Generally, angiographic OCT techniques may be implemented by: (1) repetitively scanning each location within a 3D volume and analyzing the multiple repetitions at each scan location for motion; (2) incremental stepping between locations (i.e., not repetitively scanning each location), such that each location is sufficiently similar to the previous location to enable motion detection analysis; and (3) scanning at a very high resolution in the fast axis, such that there is overlap between successive A-lines; therefore, rather than comparing between corresponding locations in B-scans, adjacent A-lines can be compared to evaluate motion. Variants of the above methods have also been proposed, such as measuring several A-lines and then repeating before moving onward within the B-scan.
One example approach is optical microangiography (OMAG), which utilizes both OCT phase and magnitude information to deliver finely detailed angiographic images. Recently a variation of OMAG called Intensity Differentiation, which does not utilize phase information, has been proposed. Another example is split-spectrum amplitude-decorrelation angiography (SSADA), which uses only magnitude information in which spectral data is split into chunks that are separately processed based on an amplitude-decorrelation formula, and then later combined.
In OMAG, calculations are based on differences between intensity values. These difference calculations are implemented as subtractions between intensity terms, and in the case of complex operations, may be followed with taking the magnitude of the result.

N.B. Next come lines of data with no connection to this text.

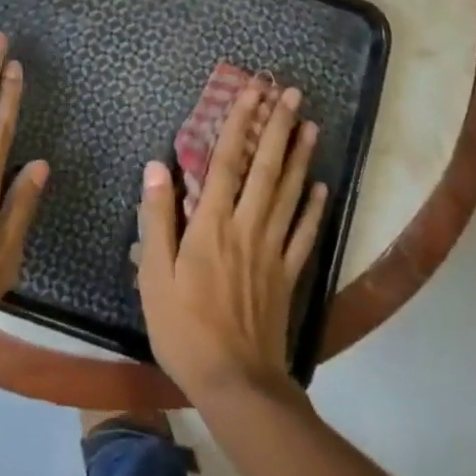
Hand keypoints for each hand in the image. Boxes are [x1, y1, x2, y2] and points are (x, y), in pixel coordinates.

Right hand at [137, 83, 327, 401]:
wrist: (236, 385)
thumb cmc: (186, 330)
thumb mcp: (154, 277)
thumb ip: (157, 219)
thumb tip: (157, 166)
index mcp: (211, 224)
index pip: (226, 161)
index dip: (239, 122)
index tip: (251, 91)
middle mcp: (246, 226)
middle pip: (265, 167)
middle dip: (278, 127)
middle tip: (292, 93)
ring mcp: (272, 250)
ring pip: (288, 192)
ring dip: (300, 156)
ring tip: (311, 125)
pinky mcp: (288, 274)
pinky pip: (303, 233)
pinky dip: (313, 208)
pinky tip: (321, 187)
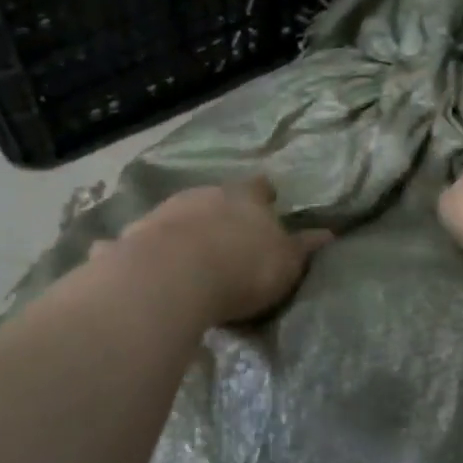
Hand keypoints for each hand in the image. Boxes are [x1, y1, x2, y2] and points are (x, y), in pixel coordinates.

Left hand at [97, 176, 331, 326]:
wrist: (176, 274)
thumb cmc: (242, 267)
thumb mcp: (284, 263)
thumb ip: (303, 249)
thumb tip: (328, 233)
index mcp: (245, 199)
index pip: (258, 188)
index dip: (263, 194)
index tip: (267, 199)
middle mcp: (204, 195)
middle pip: (214, 197)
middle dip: (218, 212)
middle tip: (223, 233)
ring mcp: (165, 211)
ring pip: (177, 214)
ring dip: (182, 228)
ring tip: (185, 252)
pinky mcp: (134, 235)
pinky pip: (139, 239)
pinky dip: (139, 247)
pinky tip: (134, 261)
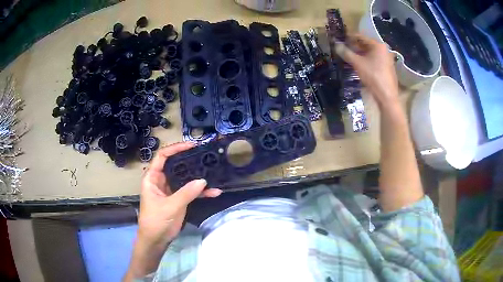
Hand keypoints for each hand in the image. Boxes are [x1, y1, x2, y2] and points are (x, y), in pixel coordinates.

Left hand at [137, 142, 221, 248]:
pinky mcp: (179, 199)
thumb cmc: (156, 221)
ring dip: (198, 177)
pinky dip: (201, 192)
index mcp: (153, 178)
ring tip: (213, 170)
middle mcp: (161, 181)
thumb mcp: (170, 206)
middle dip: (190, 160)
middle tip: (204, 155)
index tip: (191, 146)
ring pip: (185, 178)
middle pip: (176, 165)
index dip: (175, 148)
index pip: (162, 157)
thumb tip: (203, 181)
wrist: (156, 240)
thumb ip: (186, 193)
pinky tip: (214, 192)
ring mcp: (171, 190)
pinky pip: (191, 192)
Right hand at [336, 34, 398, 107]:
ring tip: (348, 57)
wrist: (387, 96)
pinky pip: (374, 59)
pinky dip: (365, 60)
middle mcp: (383, 49)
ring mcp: (386, 58)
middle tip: (342, 49)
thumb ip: (346, 52)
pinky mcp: (386, 67)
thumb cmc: (373, 76)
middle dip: (353, 47)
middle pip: (365, 44)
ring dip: (359, 54)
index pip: (360, 37)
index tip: (339, 40)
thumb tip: (336, 44)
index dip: (348, 38)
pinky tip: (358, 65)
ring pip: (369, 53)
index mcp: (378, 45)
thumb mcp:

With SSADA, the spectral bandwidth is split into smaller equally-sized bands. This is illustrated in FIG. 1, whereby the total bandwidth (BW) is split into four sub-bands (bw1, bw2, bw3, and bw4) to produce four interferograms I′(x,k′) corresponding to each of the four sub-bands. For each sub-band: (1) A window function is applied; (2) Images are constructed; and (3) Angiographic calculations, using an amplitude-decorrelation formula, are performed between adjacent frames. Then, the decorrelations among all frame combinations are averaged. B-scans that might not match the other B-scans may be excluded. This can serve to reduce motion artifacts that manifest as bright lines that may span an en-face angiogram from one end to the other.